* TASK 1 *
Please copy out the rows of ranked names and percentages below, character for character.
* TASK 2 *
Continue the post below about marking up strings with Markdown in compile settings, picking up after its final sentence.

* SOURCE PASSAGE *
[Start of section]

On that, one approach I would favour even though it adds dependencies to the post-processing chain, is using Markdown to mark up inline formatting in the strings. The advantage is that with Pandoc you can take a common source string and go pretty much anywhere you want with it. But if you have a certain single-format processing requirement, like HTML, then I suppose it would be just as easy to bake that into the compile settings. You wouldn’t be stuck at least, since all of this markup is coming out of the compile settings one way or another.

Either way, this can largely be done with Styles, using the prefix and suffix values (see “Emphasis” in the Styles pane). But another compile format pane to be aware of is the Markup pane, available to TXT output alone. I’ve only provided one simple example of adding Markdown links to internal cross-references (that’s the trickiest one as we are using the <$linkID> placeholder in conjunction with its usage in the Section Layouts to establish the value of the id key for each section chunk).

[End of section]

* RECORD EXCERPTS *
[Start of section]

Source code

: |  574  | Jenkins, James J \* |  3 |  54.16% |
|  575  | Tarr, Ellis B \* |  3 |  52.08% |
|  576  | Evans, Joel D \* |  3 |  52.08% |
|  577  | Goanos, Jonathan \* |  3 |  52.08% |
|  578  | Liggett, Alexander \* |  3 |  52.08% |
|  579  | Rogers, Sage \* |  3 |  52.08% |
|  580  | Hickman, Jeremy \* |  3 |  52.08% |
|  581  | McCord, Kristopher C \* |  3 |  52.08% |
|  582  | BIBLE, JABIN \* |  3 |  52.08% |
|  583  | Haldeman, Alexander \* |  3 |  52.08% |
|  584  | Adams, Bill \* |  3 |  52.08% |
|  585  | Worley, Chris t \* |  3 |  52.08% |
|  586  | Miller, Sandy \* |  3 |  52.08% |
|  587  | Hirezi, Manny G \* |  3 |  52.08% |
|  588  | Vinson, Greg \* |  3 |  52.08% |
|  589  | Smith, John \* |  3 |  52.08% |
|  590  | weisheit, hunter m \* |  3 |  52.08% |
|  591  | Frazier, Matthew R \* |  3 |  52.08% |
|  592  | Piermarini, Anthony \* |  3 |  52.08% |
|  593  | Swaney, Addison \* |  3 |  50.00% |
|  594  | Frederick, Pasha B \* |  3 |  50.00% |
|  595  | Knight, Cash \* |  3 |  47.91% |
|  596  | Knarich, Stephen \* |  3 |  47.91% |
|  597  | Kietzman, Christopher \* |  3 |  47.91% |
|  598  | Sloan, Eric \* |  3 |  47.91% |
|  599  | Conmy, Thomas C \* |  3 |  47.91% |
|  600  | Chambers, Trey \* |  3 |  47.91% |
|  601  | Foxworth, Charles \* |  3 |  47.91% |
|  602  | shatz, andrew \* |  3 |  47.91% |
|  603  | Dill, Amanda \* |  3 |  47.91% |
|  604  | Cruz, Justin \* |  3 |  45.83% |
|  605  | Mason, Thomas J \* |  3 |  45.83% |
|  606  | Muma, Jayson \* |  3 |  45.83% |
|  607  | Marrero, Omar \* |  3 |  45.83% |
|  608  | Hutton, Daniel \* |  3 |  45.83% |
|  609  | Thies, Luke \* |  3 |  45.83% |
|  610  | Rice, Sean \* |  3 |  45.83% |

[End of section]

* EXPECTED OUTPUT 1 *
Source code

: |  574  | Jenkins, James J \* |  3 |  54.16% |
|  575  | Tarr, Ellis B \* |  3 |  52.08% |
|  576  | Evans, Joel D \* |  3 |  52.08% |
|  577  | Goanos, Jonathan \* |  3 |  52.08% |
|  578  | Liggett, Alexander \* |  3 |  52.08% |
|  579  | Rogers, Sage \* |  3 |  52.08% |
|  580  | Hickman, Jeremy \* |  3 |  52.08% |
|  581  | McCord, Kristopher C \* |  3 |  52.08% |
|  582  | BIBLE, JABIN \* |  3 |  52.08% |
|  583  | Haldeman, Alexander \* |  3 |  52.08% |
|  584  | Adams, Bill \* |  3 |  52.08% |
|  585  | Worley, Chris t \* |  3 |  52.08% |
|  586  | Miller, Sandy \* |  3 |  52.08% |
|  587  | Hirezi, Manny G \* |  3 |  52.08% |
|  588  | Vinson, Greg \* |  3 |  52.08% |
|  589  | Smith, John \* |  3 |  52.08% |
|  590  | weisheit, hunter m \* |  3 |  52.08% |
|  591  | Frazier, Matthew R \* |  3 |  52.08% |
|  592  | Piermarini, Anthony \* |  3 |  52.08% |
|  593  | Swaney, Addison \* |  3 |  50.00% |
|  594  | Frederick, Pasha B \* |  3 |  50.00% |
|  595  | Knight, Cash \* |  3 |  47.91% |
|  596  | Knarich, Stephen \* |  3 |  47.91% |
|  597  | Kietzman, Christopher \* |  3 |  47.91% |
|  598  | Sloan, Eric \* |  3 |  47.91% |
|  599  | Conmy, Thomas C \* |  3 |  47.91% |
|  600  | Chambers, Trey \* |  3 |  47.91% |
|  601  | Foxworth, Charles \* |  3 |  47.91% |
|  602  | shatz, andrew \* |  3 |  47.91% |
|  603  | Dill, Amanda \* |  3 |  47.91% |
|  604  | Cruz, Justin \* |  3 |  45.83% |
|  605  | Mason, Thomas J \* |  3 |  45.83% |
|  606  | Muma, Jayson \* |  3 |  45.83% |
|  607  | Marrero, Omar \* |  3 |  45.83% |
|  608  | Hutton, Daniel \* |  3 |  45.83% |
|  609  | Thies, Luke \* |  3 |  45.83% |
|  610  | Rice, Sean \* |  3 |  45.83% |

* EXPECTED OUTPUT 2 *
This all is a pretty simple example, but you can see that by using Section Types, and purpose-built Layouts, you could create additional structural designs beyond the array-of-paragraphs example. Since the paragraph style is being applied via the Section Layout itself, each layout can use whatever paragraph style it needs to format paragraphs to its intent.

So with all of that demonstrated, if what I was saying earlier didn’t make sense, hopefully this better illustrates what I mean about the implementation being too wide-open once we get past the bit about satisfying JSON syntax validity. But let me know if I’m missing something.